(QUOTED PASSAGE):
* * *
The new global model inherits from BOLAM all of its basic numerical schemes and physical parameterizations. In particular, it retains the latitude–longitude coordinates and the split-explicit time scheme. The use of explicit time schemes generally requires shorter time steps than semi-implicit and semi-Lagrangian methods but, at the same time, has the advantage of a much simpler implementation and a more accurate numerical description of the phase speed of gravity waves. Moreover, it is more prone of being efficiently implemented on high-performance parallel-computing architectures by domain decomposition. The polar singularities are dealt with by the application of a simple polar average, consisting in a smooth low-pass filter.

The aim of this work is to describe the main numerical features and physical parameterizations of the GLOBO model, and to give a first evaluation of how forecast errors grow with time. The verification period covers from August 2009 to January 2011, during which time the model has been running once a day starting from initial conditions (valid at 0000 UTC) defined from Global Forecast System (GFS) analyses. Since August 2010, the horizontal resolution employed has been 32 km × 32 km at midlatitudes and 60 vertical levels. The daily real-time forecasts up to 6 days ahead can be viewed online (http://www.isac.cnr.it/dinamica/projects/forecasts/globo.html).
* * *
[Some records]
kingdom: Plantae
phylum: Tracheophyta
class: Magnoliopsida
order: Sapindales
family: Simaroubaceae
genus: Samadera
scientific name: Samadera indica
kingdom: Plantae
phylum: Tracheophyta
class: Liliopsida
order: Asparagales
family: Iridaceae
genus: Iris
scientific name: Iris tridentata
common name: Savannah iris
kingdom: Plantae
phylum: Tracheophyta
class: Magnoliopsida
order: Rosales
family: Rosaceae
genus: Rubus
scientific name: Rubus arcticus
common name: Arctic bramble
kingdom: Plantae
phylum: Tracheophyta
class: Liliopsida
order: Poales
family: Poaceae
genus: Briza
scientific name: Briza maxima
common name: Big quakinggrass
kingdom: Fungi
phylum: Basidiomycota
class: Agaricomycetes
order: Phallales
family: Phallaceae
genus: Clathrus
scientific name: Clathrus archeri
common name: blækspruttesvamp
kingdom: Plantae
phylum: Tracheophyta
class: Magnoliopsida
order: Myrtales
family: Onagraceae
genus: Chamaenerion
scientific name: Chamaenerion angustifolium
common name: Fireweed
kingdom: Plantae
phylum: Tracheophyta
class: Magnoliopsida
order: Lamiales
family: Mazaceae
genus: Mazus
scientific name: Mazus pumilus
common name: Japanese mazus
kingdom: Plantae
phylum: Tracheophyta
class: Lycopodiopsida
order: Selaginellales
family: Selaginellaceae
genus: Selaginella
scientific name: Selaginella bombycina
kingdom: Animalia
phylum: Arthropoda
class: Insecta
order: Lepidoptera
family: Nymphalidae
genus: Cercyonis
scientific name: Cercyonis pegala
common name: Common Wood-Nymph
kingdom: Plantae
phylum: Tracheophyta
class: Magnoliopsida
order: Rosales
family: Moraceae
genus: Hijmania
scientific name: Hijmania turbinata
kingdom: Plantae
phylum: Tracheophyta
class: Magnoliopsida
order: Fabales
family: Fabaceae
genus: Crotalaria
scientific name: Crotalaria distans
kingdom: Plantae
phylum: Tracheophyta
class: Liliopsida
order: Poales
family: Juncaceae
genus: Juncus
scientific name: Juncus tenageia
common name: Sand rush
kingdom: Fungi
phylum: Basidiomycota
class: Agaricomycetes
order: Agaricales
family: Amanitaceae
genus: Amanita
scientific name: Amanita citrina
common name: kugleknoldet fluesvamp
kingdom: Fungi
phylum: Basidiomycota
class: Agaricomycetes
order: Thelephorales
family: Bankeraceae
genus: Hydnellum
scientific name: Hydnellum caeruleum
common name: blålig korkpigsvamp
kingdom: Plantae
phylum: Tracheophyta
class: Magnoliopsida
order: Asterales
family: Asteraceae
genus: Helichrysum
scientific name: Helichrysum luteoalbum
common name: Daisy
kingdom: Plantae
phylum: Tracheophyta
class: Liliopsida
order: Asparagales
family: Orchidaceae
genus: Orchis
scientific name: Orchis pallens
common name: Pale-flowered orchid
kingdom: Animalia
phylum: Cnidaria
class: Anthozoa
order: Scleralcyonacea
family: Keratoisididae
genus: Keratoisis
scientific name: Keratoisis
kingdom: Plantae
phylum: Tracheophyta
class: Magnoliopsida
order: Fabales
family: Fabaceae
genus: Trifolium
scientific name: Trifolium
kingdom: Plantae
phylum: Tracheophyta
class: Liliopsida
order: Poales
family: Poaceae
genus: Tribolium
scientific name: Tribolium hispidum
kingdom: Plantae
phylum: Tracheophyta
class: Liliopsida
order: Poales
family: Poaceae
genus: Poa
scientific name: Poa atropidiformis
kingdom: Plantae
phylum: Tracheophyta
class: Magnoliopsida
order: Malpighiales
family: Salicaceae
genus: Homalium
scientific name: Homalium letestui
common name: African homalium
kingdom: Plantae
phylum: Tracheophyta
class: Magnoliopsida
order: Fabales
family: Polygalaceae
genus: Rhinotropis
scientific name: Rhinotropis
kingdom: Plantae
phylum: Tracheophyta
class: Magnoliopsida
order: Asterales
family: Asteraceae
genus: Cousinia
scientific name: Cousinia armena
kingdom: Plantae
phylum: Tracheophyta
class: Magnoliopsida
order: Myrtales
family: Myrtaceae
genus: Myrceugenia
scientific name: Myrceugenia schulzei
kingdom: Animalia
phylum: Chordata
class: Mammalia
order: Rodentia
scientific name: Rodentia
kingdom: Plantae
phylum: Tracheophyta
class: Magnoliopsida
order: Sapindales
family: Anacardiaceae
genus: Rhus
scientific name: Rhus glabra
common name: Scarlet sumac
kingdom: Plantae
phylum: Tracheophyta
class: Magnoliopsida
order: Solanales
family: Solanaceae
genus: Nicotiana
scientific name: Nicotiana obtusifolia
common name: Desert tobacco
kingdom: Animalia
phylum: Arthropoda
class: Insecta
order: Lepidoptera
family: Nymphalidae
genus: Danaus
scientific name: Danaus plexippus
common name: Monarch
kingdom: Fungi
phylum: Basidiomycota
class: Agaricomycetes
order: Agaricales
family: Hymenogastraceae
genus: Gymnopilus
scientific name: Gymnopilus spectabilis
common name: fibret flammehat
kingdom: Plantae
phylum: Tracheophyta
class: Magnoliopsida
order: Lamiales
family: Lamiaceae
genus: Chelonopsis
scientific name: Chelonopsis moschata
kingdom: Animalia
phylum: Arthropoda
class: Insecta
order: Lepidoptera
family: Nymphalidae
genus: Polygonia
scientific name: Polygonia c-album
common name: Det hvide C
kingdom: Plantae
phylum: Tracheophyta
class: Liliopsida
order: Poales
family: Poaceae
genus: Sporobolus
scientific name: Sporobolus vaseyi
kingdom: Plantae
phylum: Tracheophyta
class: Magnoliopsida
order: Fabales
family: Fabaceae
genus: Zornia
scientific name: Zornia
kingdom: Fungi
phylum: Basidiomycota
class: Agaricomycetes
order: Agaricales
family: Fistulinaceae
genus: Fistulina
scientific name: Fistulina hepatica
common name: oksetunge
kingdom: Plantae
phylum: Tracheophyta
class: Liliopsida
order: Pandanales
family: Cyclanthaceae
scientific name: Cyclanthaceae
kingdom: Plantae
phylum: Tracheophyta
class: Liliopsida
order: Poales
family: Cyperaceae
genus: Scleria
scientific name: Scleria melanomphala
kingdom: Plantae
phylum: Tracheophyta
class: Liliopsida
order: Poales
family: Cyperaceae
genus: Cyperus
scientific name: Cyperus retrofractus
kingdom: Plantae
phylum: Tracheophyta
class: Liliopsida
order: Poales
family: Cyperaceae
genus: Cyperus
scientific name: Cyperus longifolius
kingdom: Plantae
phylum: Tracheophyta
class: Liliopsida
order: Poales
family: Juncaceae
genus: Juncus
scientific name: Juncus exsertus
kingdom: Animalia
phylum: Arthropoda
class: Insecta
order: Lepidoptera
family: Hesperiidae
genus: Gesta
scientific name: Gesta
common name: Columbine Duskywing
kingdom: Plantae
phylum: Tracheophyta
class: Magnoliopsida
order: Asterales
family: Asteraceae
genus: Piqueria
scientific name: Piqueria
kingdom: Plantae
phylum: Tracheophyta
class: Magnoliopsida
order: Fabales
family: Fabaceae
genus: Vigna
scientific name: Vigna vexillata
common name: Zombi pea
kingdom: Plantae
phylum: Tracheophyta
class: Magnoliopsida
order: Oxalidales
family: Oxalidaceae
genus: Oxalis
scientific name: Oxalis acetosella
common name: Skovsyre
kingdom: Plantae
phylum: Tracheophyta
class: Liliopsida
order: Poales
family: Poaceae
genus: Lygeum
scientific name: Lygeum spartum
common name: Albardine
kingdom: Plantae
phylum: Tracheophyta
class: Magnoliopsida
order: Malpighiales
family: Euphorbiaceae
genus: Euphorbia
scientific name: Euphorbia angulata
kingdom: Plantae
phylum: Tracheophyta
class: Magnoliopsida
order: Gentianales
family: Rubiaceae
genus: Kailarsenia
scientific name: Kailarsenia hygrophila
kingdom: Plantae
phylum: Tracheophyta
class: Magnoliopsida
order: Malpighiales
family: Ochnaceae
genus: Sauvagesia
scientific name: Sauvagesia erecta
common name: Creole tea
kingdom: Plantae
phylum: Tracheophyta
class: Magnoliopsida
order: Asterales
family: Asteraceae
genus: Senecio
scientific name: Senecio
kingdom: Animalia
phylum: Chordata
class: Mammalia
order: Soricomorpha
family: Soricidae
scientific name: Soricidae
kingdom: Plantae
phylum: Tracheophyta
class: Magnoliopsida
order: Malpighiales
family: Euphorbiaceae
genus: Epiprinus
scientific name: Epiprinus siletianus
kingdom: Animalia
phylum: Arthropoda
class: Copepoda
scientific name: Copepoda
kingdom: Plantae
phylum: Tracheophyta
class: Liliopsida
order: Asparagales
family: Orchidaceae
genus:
* * *
Continue the GLOBO model passage from its final sentence.

The paper is organized as follows. Section 2a is devoted to the dynamical formulation of GLOBO. Section 2b presents some aspects of the numerical discretization, especially those concerning the numerical stability in the polar regions. Section 2c highlights the main features of the physical parameterizations. In section 3, we describe how the initial conditions for the validation experiment are constructed, starting from GFS daily global analyses. Section 4 reports the results concerning the evaluation of the GLOBO forecast error. Finally, the conclusions are presented in section 5.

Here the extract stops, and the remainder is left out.